Del Shannon — “Runaway ’67”
In 1961, Del Shannon released “Runaway,” one of the best songs of its era. It’s great in large part because of the Musitron, an early version of a synth that gives the song a vaguely retro sci-fi quality juxtaposing its subject matter.
Then a whopping six years later he released a new version.
By this point, the Beatles had released Revolver and psychedelia was becoming a thing, so he replaced the Musitron with what sounds like a full-blown orchestra and slowed it down by about a third. And, amazingly, it still works. It didn’t reach legendary status like its predecessor but it really shows Shannon’s range.
Then in 1987 he made another version as the theme song of a TV show called “Crime Story.” It’s less novel. And less good.
Gordon Lightfoot — “Steel Rail Blues”
Yes, I said I wouldn’t put the Gord’s Gold version of “Canadian Railroad Trilogy” on here. But, surprise! There are two re-recordings of songs about trains on Gord’s Gold! Loophole!

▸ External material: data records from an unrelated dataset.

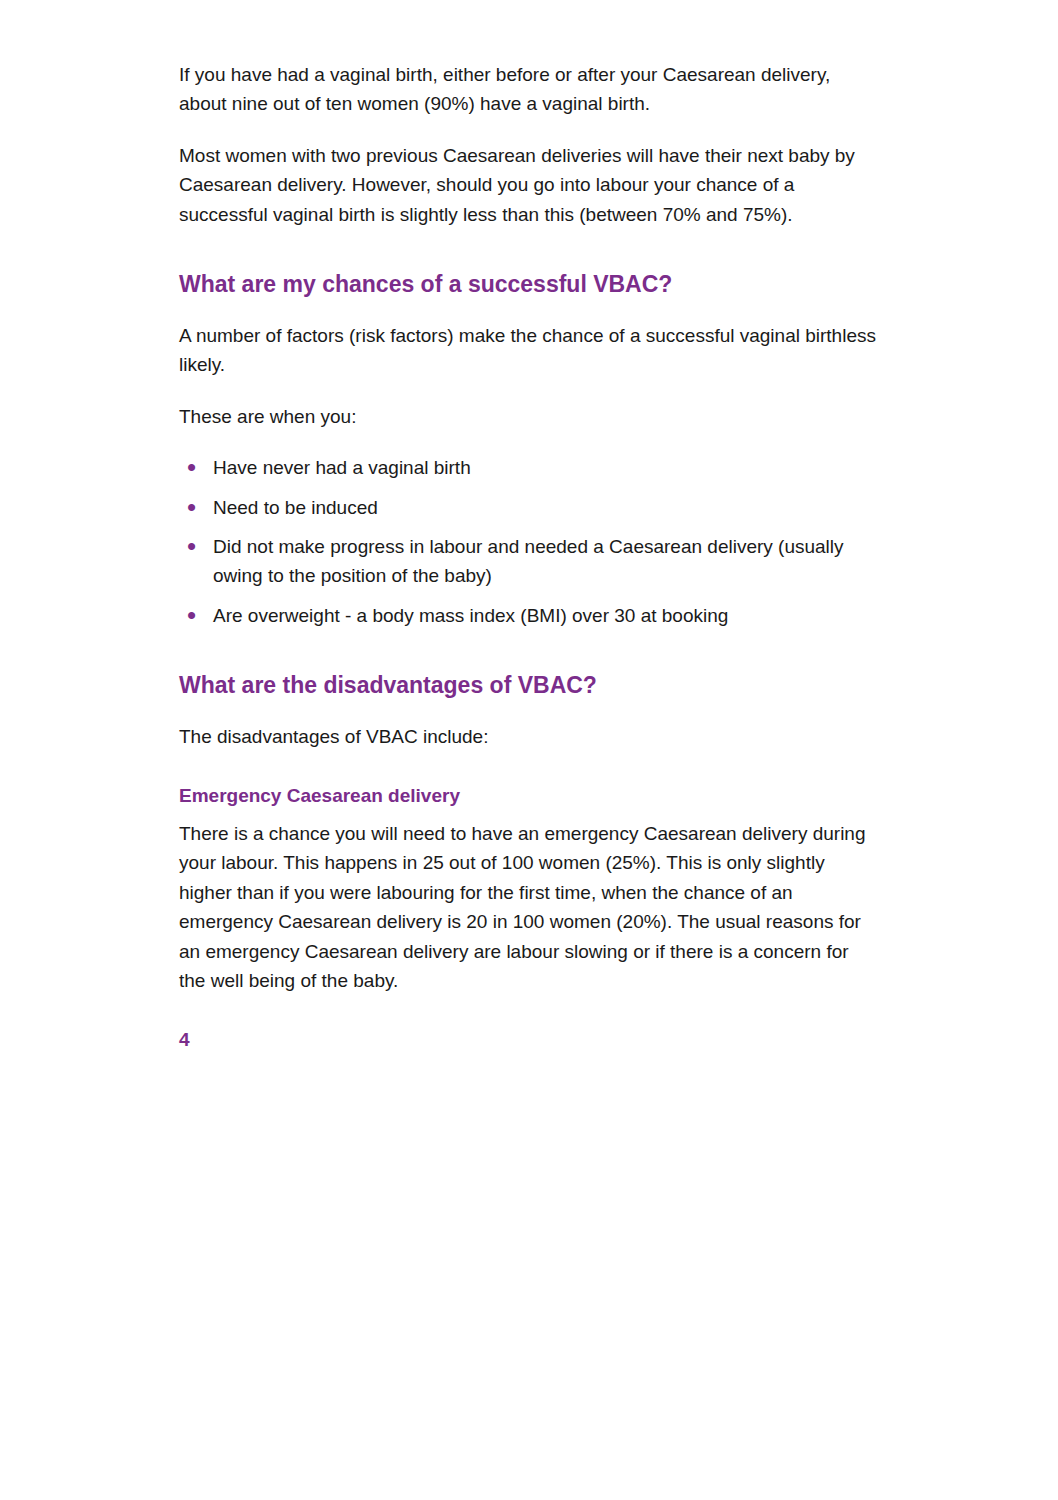If you have had a vaginal birth, either before or after your Caesarean delivery, about nine out of ten women (90%) have a vaginal birth.
Most women with two previous Caesarean deliveries will have their next baby by Caesarean delivery. However, should you go into labour your chance of a successful vaginal birth is slightly less than this (between 70% and 75%).
What are my chances of a successful VBAC?
A number of factors (risk factors) make the chance of a successful vaginal birthless likely.
These are when you:
Have never had a vaginal birth
Need to be induced
Did not make progress in labour and needed a Caesarean delivery (usually owing to the position of the baby)
Are overweight - a body mass index (BMI) over 30 at booking
What are the disadvantages of VBAC?
The disadvantages of VBAC include:
Emergency Caesarean delivery
There is a chance you will need to have an emergency Caesarean delivery during your labour. This happens in 25 out of 100 women (25%). This is only slightly higher than if you were labouring for the first time, when the chance of an emergency Caesarean delivery is 20 in 100 women (20%). The usual reasons for an emergency Caesarean delivery are labour slowing or if there is a concern for the well being of the baby.
4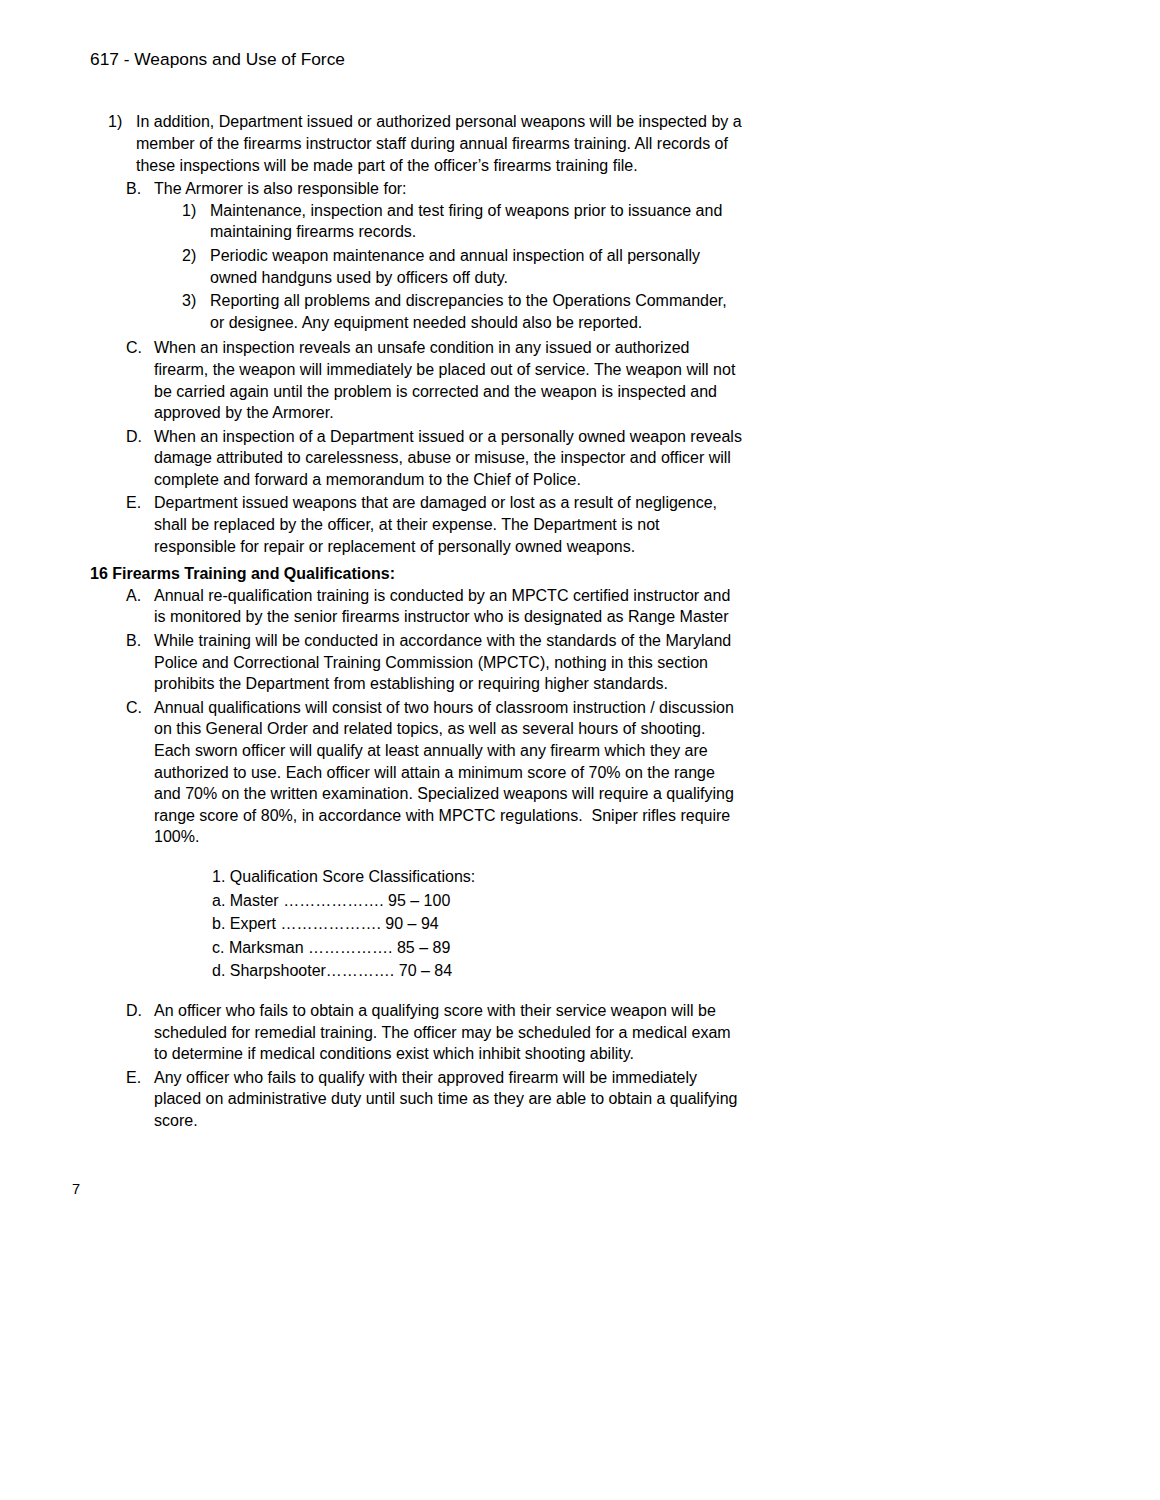617 - Weapons and Use of Force
1) In addition, Department issued or authorized personal weapons will be inspected by a member of the firearms instructor staff during annual firearms training. All records of these inspections will be made part of the officer’s firearms training file.
B. The Armorer is also responsible for:
1) Maintenance, inspection and test firing of weapons prior to issuance and maintaining firearms records.
2) Periodic weapon maintenance and annual inspection of all personally owned handguns used by officers off duty.
3) Reporting all problems and discrepancies to the Operations Commander, or designee. Any equipment needed should also be reported.
C. When an inspection reveals an unsafe condition in any issued or authorized firearm, the weapon will immediately be placed out of service. The weapon will not be carried again until the problem is corrected and the weapon is inspected and approved by the Armorer.
D. When an inspection of a Department issued or a personally owned weapon reveals damage attributed to carelessness, abuse or misuse, the inspector and officer will complete and forward a memorandum to the Chief of Police.
E. Department issued weapons that are damaged or lost as a result of negligence, shall be replaced by the officer, at their expense. The Department is not responsible for repair or replacement of personally owned weapons.
16 Firearms Training and Qualifications:
A. Annual re-qualification training is conducted by an MPCTC certified instructor and is monitored by the senior firearms instructor who is designated as Range Master
B. While training will be conducted in accordance with the standards of the Maryland Police and Correctional Training Commission (MPCTC), nothing in this section prohibits the Department from establishing or requiring higher standards.
C. Annual qualifications will consist of two hours of classroom instruction / discussion on this General Order and related topics, as well as several hours of shooting. Each sworn officer will qualify at least annually with any firearm which they are authorized to use. Each officer will attain a minimum score of 70% on the range and 70% on the written examination. Specialized weapons will require a qualifying range score of 80%, in accordance with MPCTC regulations. Sniper rifles require 100%.
1. Qualification Score Classifications:
a. Master ………………. 95 – 100
b. Expert ………………. 90 – 94
c. Marksman ……………. 85 – 89
d. Sharpshooter…………. 70 – 84
D. An officer who fails to obtain a qualifying score with their service weapon will be scheduled for remedial training. The officer may be scheduled for a medical exam to determine if medical conditions exist which inhibit shooting ability.
E. Any officer who fails to qualify with their approved firearm will be immediately placed on administrative duty until such time as they are able to obtain a qualifying score.
7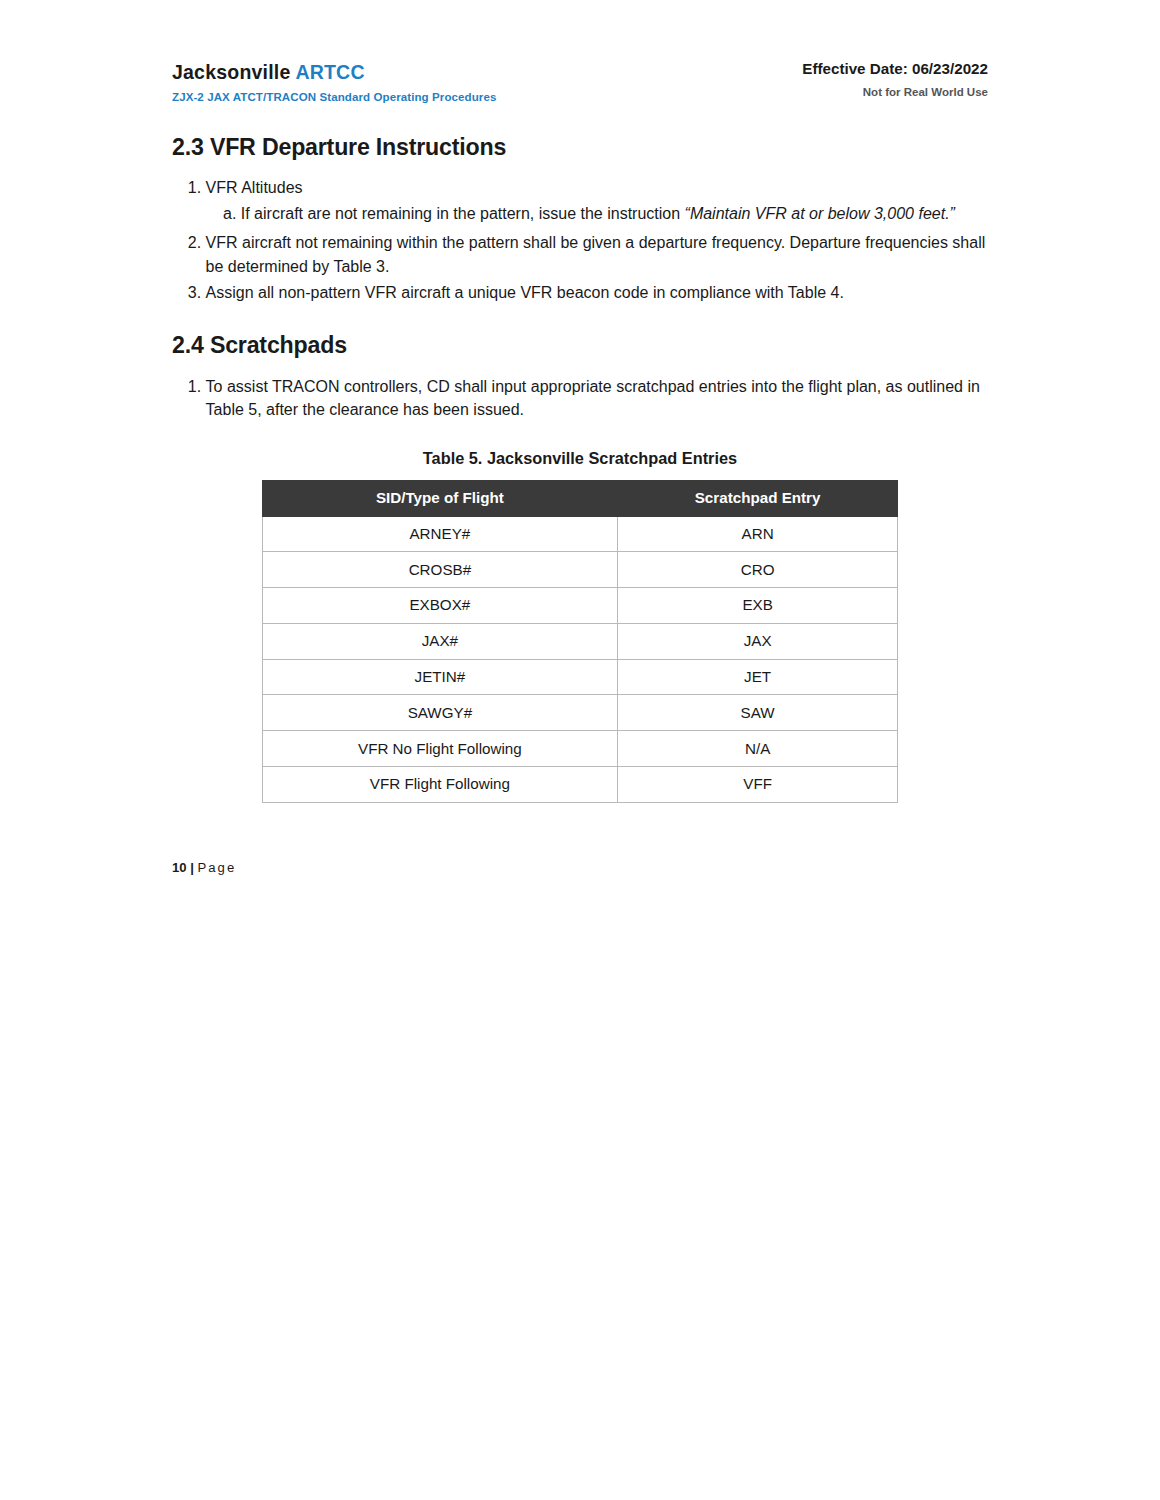Jacksonville ARTCC
ZJX-2 JAX ATCT/TRACON Standard Operating Procedures
Effective Date: 06/23/2022
Not for Real World Use
2.3 VFR Departure Instructions
VFR Altitudes
If aircraft are not remaining in the pattern, issue the instruction “Maintain VFR at or below 3,000 feet.”
VFR aircraft not remaining within the pattern shall be given a departure frequency. Departure frequencies shall be determined by Table 3.
Assign all non-pattern VFR aircraft a unique VFR beacon code in compliance with Table 4.
2.4 Scratchpads
To assist TRACON controllers, CD shall input appropriate scratchpad entries into the flight plan, as outlined in Table 5, after the clearance has been issued.
Table 5. Jacksonville Scratchpad Entries
| SID/Type of Flight | Scratchpad Entry |
| --- | --- |
| ARNEY# | ARN |
| CROSB# | CRO |
| EXBOX# | EXB |
| JAX# | JAX |
| JETIN# | JET |
| SAWGY# | SAW |
| VFR No Flight Following | N/A |
| VFR Flight Following | VFF |
10 | Page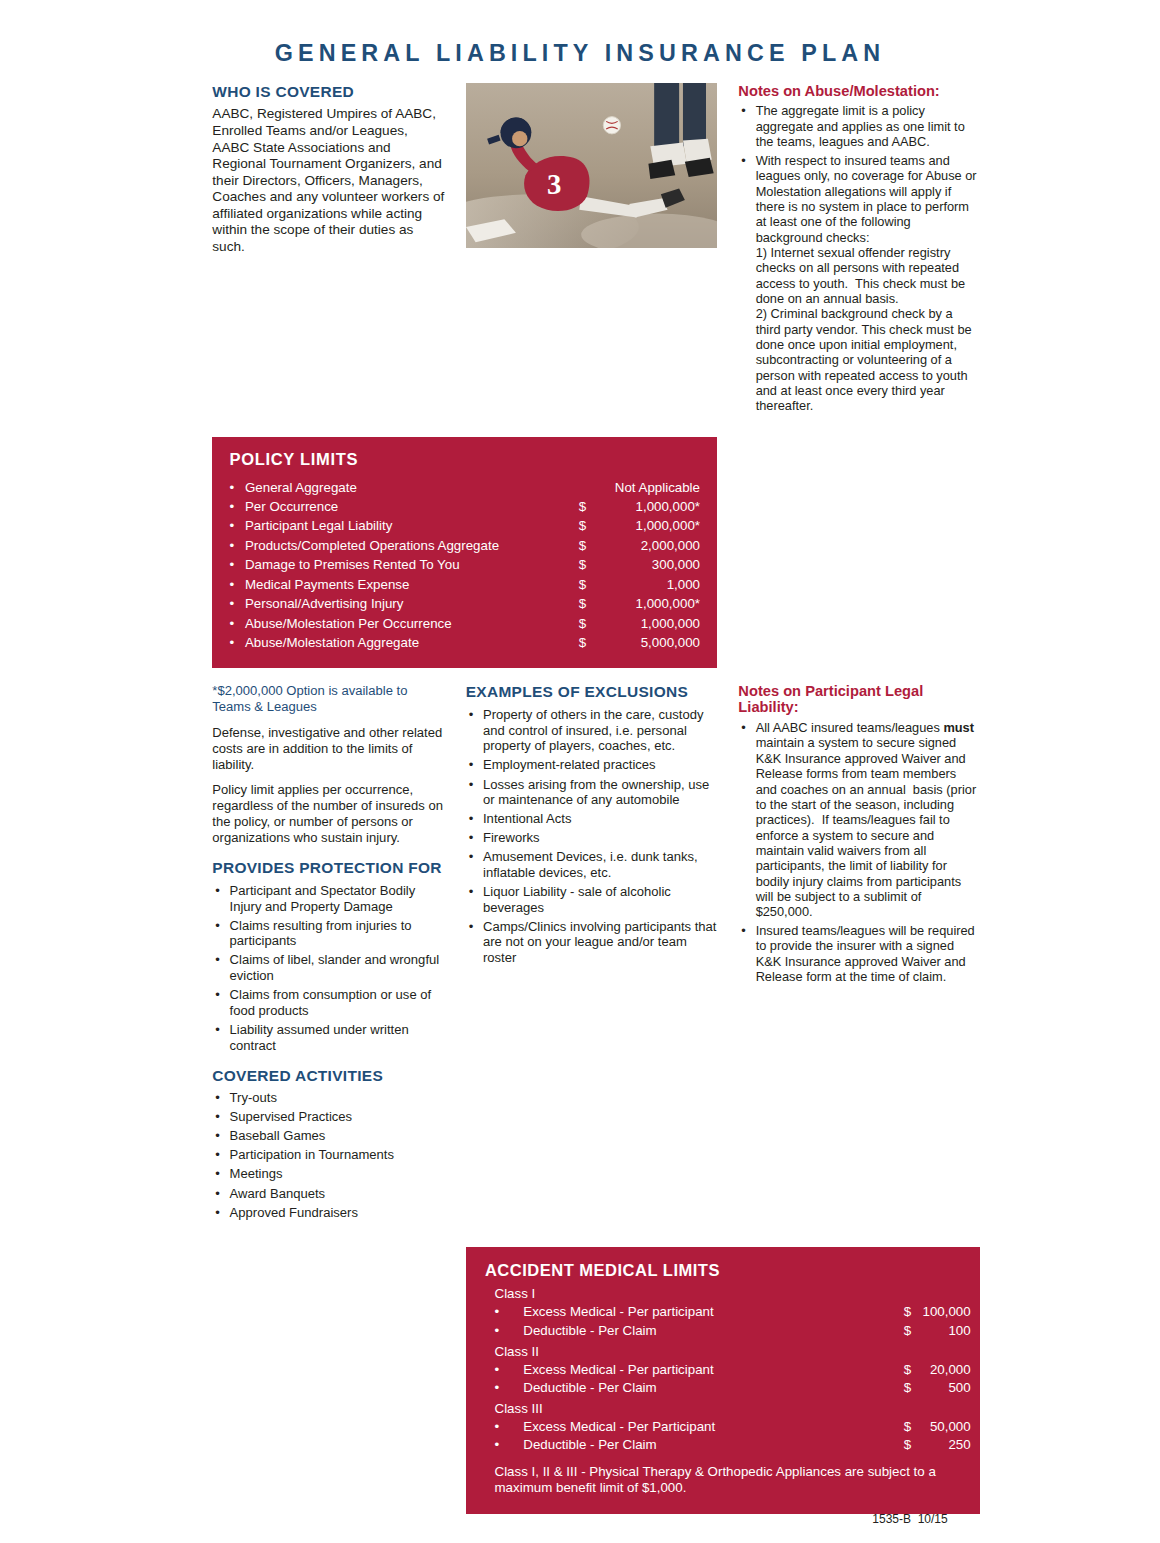General Liability Insurance Plan
Who is Covered
AABC, Registered Umpires of AABC, Enrolled Teams and/or Leagues, AABC State Associations and Regional Tournament Organizers, and their Directors, Officers, Managers, Coaches and any volunteer workers of affiliated organizations while acting within the scope of their duties as such.
3
Notes on Abuse/Molestation:
The aggregate limit is a policy aggregate and applies as one limit to the teams, leagues and AABC.
With respect to insured teams and leagues only, no coverage for Abuse or Molestation allegations will apply if there is no system in place to perform at least one of the following background checks:
1) Internet sexual offender registry checks on all persons with repeated access to youth. This check must be done on an annual basis.
2) Criminal background check by a third party vendor. This check must be done once upon initial employment, subcontracting or volunteering of a person with repeated access to youth and at least once every third year thereafter.
Policy Limits
| • | General Aggregate | | Not Applicable |
| • | Per Occurrence | $ | 1,000,000* |
| • | Participant Legal Liability | $ | 1,000,000* |
| • | Products/Completed Operations Aggregate | $ | 2,000,000 |
| • | Damage to Premises Rented To You | $ | 300,000 |
| • | Medical Payments Expense | $ | 1,000 |
| • | Personal/Advertising Injury | $ | 1,000,000* |
| • | Abuse/Molestation Per Occurrence | $ | 1,000,000 |
| • | Abuse/Molestation Aggregate | $ | 5,000,000 |
*$2,000,000 Option is available to Teams & Leagues
Defense, investigative and other related costs are in addition to the limits of liability.
Policy limit applies per occurrence, regardless of the number of insureds on the policy, or number of persons or organizations who sustain injury.
Provides Protection For
Participant and Spectator Bodily Injury and Property Damage
Claims resulting from injuries to participants
Claims of libel, slander and wrongful eviction
Claims from consumption or use of food products
Liability assumed under written contract
Covered Activities
Try-outs
Supervised Practices
Baseball Games
Participation in Tournaments
Meetings
Award Banquets
Approved Fundraisers
Examples of Exclusions
Property of others in the care, custody and control of insured, i.e. personal property of players, coaches, etc.
Employment-related practices
Losses arising from the ownership, use or maintenance of any automobile
Intentional Acts
Fireworks
Amusement Devices, i.e. dunk tanks, inflatable devices, etc.
Liquor Liability - sale of alcoholic beverages
Camps/Clinics involving participants that are not on your league and/or team roster
Notes on Participant Legal Liability:
All AABC insured teams/leagues must maintain a system to secure signed K&K Insurance approved Waiver and Release forms from team members and coaches on an annual basis (prior to the start of the season, including practices). If teams/leagues fail to enforce a system to secure and maintain valid waivers from all participants, the limit of liability for bodily injury claims from participants will be subject to a sublimit of $250,000.
Insured teams/leagues will be required to provide the insurer with a signed K&K Insurance approved Waiver and Release form at the time of claim.
Accident Medical Limits
Class I
| • | Excess Medical - Per participant | $ | 100,000 |
| • | Deductible - Per Claim | $ | 100 |
Class II
| • | Excess Medical - Per participant | $ | 20,000 |
| • | Deductible - Per Claim | $ | 500 |
Class III
| • | Excess Medical - Per Participant | $ | 50,000 |
| • | Deductible - Per Claim | $ | 250 |
Class I, II & III - Physical Therapy & Orthopedic Appliances are subject to a maximum benefit limit of $1,000.
1535-B 10/15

In the ’60s, Gordon Lightfoot was signed to United Artists and released a bunch of albums. They were pretty great. Then he switched to Reprise Records in the ’70s. His style switched pretty significantly. Most notably, he brought the vocals down in pitch and stopped singing so nasally. It’s what he sounds like on “Sundown” and “The Wreck of the Edmund Fitzgerald,” so it’s probably how you envision him sounding.
So when he was going to release a greatest hits album in 1975, he decided that the first record, featuring his UA songs, would be rerecorded to match the style of his current stuff. Reportedly, he just didn’t like listening to his old stuff. And the Gord’s Gold versions have become the canonical ones in a lot of cases.
Just listen to the song above, then listen to the original. Much better, right? I think we can agree it’s much better.